The concept of CBHRC is a relatively new one and has not been without its challenges, especially in more conservative areas of Herat and Badghis Provinces.
The integration of women into the committees has been one such challenge. There was push-back from a number of villages. For example, one male member refused to sit and talk with female members on religious grounds. There have also been examples of where women members have either been marginalised from committee meetings, not being given full visibility of the cases, or that they have lacked the confidence to become actively involved in committee meetings.
There has been a lot of careful work from CRDSA, engaging community members in these cases to push for the inclusion of women and to encourage them to become more involved. There has been some success – there are now just two CBHRCs who have refused to include women. And clearly, as illustrated in Sousan’s story above, there are examples of where women are effectively advocating for the needs of the most marginalised.
It hasn’t just been through the personal interaction between community members and the CBHRCs that awareness of human rights has been generated. The ITL project has also used larger-scale media to achieve this.
On local radio stations, articles from Afghanistan’s constitution have been recorded and broadcast.

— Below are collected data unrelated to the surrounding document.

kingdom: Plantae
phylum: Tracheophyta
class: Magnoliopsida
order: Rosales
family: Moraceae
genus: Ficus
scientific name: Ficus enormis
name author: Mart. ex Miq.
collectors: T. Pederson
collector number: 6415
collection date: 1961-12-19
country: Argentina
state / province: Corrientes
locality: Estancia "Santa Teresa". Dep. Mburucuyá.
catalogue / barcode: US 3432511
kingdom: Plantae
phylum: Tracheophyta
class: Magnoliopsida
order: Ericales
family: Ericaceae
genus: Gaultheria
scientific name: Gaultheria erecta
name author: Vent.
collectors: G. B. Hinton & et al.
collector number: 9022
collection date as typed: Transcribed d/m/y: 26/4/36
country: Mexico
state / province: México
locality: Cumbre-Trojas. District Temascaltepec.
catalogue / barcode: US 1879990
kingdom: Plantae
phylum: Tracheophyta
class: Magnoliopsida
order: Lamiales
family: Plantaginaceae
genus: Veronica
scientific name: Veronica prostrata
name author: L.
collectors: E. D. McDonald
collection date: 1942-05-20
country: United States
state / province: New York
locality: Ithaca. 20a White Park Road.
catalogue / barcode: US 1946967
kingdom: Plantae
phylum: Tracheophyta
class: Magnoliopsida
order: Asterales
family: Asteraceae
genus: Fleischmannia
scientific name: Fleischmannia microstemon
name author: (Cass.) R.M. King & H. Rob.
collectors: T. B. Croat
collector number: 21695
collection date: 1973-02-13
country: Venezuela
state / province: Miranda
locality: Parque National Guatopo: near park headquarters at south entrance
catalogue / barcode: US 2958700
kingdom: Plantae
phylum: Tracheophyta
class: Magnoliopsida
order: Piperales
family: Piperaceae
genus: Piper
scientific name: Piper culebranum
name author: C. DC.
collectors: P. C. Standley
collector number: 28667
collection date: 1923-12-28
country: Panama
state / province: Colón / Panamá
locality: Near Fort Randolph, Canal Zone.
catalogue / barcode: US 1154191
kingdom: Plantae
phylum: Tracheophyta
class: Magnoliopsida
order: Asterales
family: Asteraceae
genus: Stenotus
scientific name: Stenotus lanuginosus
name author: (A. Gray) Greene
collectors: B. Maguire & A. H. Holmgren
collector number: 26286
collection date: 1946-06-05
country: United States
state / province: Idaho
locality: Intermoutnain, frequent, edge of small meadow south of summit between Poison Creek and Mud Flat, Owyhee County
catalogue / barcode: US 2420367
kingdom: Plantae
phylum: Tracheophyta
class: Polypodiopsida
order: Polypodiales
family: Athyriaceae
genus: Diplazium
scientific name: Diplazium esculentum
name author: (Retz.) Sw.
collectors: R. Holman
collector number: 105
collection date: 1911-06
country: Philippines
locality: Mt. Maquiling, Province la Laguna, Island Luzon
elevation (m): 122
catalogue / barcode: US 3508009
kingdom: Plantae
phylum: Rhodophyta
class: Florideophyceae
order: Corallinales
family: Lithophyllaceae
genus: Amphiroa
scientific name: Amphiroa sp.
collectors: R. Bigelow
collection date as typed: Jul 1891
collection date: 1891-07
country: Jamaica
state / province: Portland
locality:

Short episodes featuring actors playing out scenarios relating to topics such as gender-based violence and forced marriage have also been shown on local television stations.
We are currently approaching the third and final year of the project. So far the project has reached 1,126 people directly and indirect it's estimated that 17,500 people have a better understanding of their human rights through the radio and video activity.
At the end of the project an end line survey will be conducted to assess to what extent communities in Herat and Badghis have a better understanding of their human rights and access to justice. At this point, we should have a clear picture of the impact of the project.
In the meantime though, there are definite signs of progress. The CBHRCs are becoming more embedded within the communities and the number of cases which they’re dealing with is increasing, as their awareness grows. And the connections between formal and informal justice systems are becoming stronger.
The progress which has been achieved so far should be understood within the context of the working conditions in Afghanistan. Although not always covered in the media, conflict continues throughout Afghanistan – Herat and Badghis are no exception. The biggest challenge this represents for the running of the project is safely accessing the villages where the CBHRCs operate. Tensions are compounded by the upcoming national elections. In conversations with Christian Aid staff on the ground, just 10% of Afghans are expected to vote, demonstrating a wider distrust, especially among the rural majority of the Kabul-based government.
The progress that the project has achieved is made all the greater in light of this. The final year of the project will be critical to its success, as we build on the momentum which we have seen so far. In addition to the continued support of the CBHRCs, an important step which will be taken in the coming months will be to document and publicise a ‘legal workflow’, agreed between the formal and informal legal systems, defining how and when cases are dealt with by the respective systems.
£168,170 is required in order to fund the remaining activities. We welcome your continued support for this programme, enabling us to fulfil our commitment to our partners and beneficiaries and see this project through to its successful conclusion. For more information on the project or the funding needs, please speak with your dedicated contact in the Philanthropy team.
Longer term investment is required in order to sustain the change. We are therefore engaging with institutional donors, like EU, through specific commitment is yet to come.
But ultimately, on behalf of the men, women and children like Aneesa, whose lives have already been impacted by the Access to Justice project, we’d like to thank you again for making this work possible.